Malam pertama kedatangan dua gadis ini dihabiskan dengan bercengkerama hingga larut di rumah Fahmi. Amran sibuk sebagai penerjemah Rini yang memberondong Reina tentang fashion dan berita entertainment yang sedang marak di Jepang. Reina terlalu capek untuk berbicara langsung dengan Rini menggunakan Bahasa Inggris. Lagipula, ada pemuda tambun yang sedang terpesona oleh kecantikannya. Sayang bila tidak dimanfaatkan. Fahmi sesekali menyela terjemahan Amran bila pemuda itu mulai melantur dengan gombalannya.
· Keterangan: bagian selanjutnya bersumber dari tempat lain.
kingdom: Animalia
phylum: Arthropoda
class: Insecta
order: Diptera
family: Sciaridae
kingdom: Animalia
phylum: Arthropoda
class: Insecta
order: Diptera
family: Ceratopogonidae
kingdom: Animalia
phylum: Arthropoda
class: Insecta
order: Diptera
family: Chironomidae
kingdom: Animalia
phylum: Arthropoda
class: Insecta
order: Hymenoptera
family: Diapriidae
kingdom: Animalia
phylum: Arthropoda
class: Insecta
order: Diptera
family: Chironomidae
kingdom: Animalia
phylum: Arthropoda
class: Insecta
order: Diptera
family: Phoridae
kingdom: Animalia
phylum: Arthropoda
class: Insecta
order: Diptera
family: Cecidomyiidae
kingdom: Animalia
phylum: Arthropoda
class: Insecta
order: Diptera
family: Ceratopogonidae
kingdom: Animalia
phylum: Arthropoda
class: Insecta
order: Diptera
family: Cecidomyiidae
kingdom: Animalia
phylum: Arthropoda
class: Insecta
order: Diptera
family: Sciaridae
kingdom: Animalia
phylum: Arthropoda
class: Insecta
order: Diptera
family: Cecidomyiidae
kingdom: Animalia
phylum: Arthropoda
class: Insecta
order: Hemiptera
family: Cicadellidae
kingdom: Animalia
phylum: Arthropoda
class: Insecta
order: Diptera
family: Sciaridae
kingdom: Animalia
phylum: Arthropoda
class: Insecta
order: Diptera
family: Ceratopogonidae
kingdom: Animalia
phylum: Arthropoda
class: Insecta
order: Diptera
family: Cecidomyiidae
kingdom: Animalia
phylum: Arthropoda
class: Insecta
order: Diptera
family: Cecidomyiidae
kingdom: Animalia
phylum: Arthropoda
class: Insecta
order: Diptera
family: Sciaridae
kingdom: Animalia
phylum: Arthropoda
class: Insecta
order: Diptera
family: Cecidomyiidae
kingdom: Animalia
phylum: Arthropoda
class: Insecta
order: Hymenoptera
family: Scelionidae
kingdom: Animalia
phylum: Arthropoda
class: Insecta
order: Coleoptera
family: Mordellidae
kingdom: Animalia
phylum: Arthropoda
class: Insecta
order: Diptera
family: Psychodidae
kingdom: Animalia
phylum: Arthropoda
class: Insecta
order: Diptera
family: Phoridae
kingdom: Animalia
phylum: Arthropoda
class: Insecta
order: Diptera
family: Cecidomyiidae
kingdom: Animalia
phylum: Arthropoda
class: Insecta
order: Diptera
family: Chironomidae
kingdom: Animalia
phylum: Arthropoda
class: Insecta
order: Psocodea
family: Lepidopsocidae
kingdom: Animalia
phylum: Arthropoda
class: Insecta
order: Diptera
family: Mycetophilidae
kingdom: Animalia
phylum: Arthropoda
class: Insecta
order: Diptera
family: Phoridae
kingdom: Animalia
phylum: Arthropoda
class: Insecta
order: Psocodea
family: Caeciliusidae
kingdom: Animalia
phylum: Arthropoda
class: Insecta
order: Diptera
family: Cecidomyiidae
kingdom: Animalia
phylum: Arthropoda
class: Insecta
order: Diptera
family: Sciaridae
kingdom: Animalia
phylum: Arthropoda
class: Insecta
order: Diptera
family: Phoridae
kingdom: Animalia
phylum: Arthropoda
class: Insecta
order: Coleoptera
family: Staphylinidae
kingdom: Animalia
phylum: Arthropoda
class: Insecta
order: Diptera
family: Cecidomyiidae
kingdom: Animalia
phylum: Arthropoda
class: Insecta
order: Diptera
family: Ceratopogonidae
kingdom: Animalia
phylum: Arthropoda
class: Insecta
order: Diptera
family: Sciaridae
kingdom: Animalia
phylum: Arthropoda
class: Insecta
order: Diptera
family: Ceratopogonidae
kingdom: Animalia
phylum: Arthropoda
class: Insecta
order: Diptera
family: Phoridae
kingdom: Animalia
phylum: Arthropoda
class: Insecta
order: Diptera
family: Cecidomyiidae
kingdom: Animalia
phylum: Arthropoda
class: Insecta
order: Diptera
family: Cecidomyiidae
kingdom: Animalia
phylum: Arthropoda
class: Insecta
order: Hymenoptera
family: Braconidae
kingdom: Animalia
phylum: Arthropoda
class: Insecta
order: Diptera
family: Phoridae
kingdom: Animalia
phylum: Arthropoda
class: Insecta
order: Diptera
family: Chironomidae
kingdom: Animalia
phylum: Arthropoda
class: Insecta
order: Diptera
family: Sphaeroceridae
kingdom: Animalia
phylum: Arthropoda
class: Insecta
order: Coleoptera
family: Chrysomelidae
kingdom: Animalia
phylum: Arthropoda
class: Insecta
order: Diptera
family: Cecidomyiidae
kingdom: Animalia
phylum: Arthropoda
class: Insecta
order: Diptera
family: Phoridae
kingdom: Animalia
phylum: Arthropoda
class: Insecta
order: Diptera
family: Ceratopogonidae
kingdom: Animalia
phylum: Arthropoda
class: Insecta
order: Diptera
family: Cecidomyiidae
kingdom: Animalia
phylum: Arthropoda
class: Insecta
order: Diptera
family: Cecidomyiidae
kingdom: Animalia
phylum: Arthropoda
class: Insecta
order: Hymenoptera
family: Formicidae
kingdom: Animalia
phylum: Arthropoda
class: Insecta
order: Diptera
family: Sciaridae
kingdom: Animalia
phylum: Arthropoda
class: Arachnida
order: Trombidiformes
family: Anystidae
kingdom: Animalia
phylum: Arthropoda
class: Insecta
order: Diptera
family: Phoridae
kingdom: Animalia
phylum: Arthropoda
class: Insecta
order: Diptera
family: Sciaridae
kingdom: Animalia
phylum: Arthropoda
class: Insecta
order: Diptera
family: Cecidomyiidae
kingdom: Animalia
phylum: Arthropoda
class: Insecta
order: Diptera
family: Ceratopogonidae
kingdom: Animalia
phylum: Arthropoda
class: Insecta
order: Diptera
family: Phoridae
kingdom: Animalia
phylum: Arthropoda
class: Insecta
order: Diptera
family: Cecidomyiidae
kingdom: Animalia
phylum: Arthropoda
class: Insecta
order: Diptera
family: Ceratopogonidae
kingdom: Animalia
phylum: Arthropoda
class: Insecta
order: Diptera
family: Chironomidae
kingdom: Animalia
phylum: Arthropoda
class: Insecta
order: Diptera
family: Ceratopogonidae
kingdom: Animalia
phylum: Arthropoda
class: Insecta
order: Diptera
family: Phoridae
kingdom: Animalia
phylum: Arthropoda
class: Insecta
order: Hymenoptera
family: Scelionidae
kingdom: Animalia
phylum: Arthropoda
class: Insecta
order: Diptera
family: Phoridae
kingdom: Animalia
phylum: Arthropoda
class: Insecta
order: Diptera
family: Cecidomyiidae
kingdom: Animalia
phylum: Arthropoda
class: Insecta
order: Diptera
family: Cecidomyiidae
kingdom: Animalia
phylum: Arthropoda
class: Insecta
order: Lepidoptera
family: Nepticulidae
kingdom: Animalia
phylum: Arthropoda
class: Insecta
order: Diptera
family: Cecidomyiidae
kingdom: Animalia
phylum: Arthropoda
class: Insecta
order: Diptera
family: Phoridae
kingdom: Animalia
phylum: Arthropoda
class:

Malam berjalan cepat mengikuti desir angin. Mereka memagut udara canda tawa sepuasnya. Pukul sembilan malam, Amran dan Fahmi mengantar dua gadis Jepang itu menuju hotel bintang tiga yang tak jauh dari rumah Fahmi. Hanya ada tiga kamar tidur di rumah Fahmi. Selain dua kamar untuk Rini dan ibunya, Fahmi menempati kamar Rio, dan berbagi kasur dengan Amran.
Selama Haruka dan Reina berkunjung, dia dan sahabatnya itu berusaha memberikan liburan terbaik bagi gadis-gadis itu. Walaupun sekat kekakuan di antara mereka telah berantakan, namun tidak bisa dipungkiri, kala mereka kembali ke Jepang, hubungan atasan dan bawahan dengan Haruka akan tetap mengikatnya.
Agenda esok hari adalah berkeliling kota Malang dan Kota Batu, pulang sebentar ke hotel, tengah malam perjalanan akan dilanjutkan mengunjungi Gunung Bromo. Retak cakrawala pagi yang bersekutu dengan kepulan asap kawah gunung itu terlalu sayang untuk dilewatkan. Fahmi terlelap tanpa sempat berpikir tentang adiknya yang tidak pulang lagi malam ini.
Fahmi sedang menikmati sarapan pagi bersama Amran ketika suara knalpot motor meraung di depan rumah. Ibu dan Rini berkutat di dapur sibuk mempersiapkan pisang goreng sebagai bekal perjalanan. Remaja tanggung bertubuh tinggi itu terlihat kelelahan saat memasuki halaman rumah. Rambutnya kusut. Kelopak matanya sekuyu celana jin ketat robek di bagian lututnya.
“Selamat pagi, Rio. Sarapan dulu,” sapa Amran.
Yang disapa hanya mengangguk. Memaksakan bibirnya tertarik ke samping, kemudian berlalu cepat tanpa melirik sedikit pun. Rio tergesa memasuki kamarnya, sebentar berdiam diri di sana, selanjutnya berjalan gontai ke luar rumah.
Sebelum mendekati pintu halaman luar, langkahnya tertahan oleh tubuh kakaknya yang berdiri menghalangi.
“Aku ingin bicara sebentar. Duduklah,” perintah Fahmi.
Remaja kelas tiga SMA itu menatap Fahmi. Kedongkolan yang tertahan merebak di wajahnya yang kaku. Dia menghela napas enggan. Namun berjalan pelan menuju kursi di samping Amran. Menghempaskan pantatnya dengan kasar di bantalan yang kainnya robek di beberapa tempat.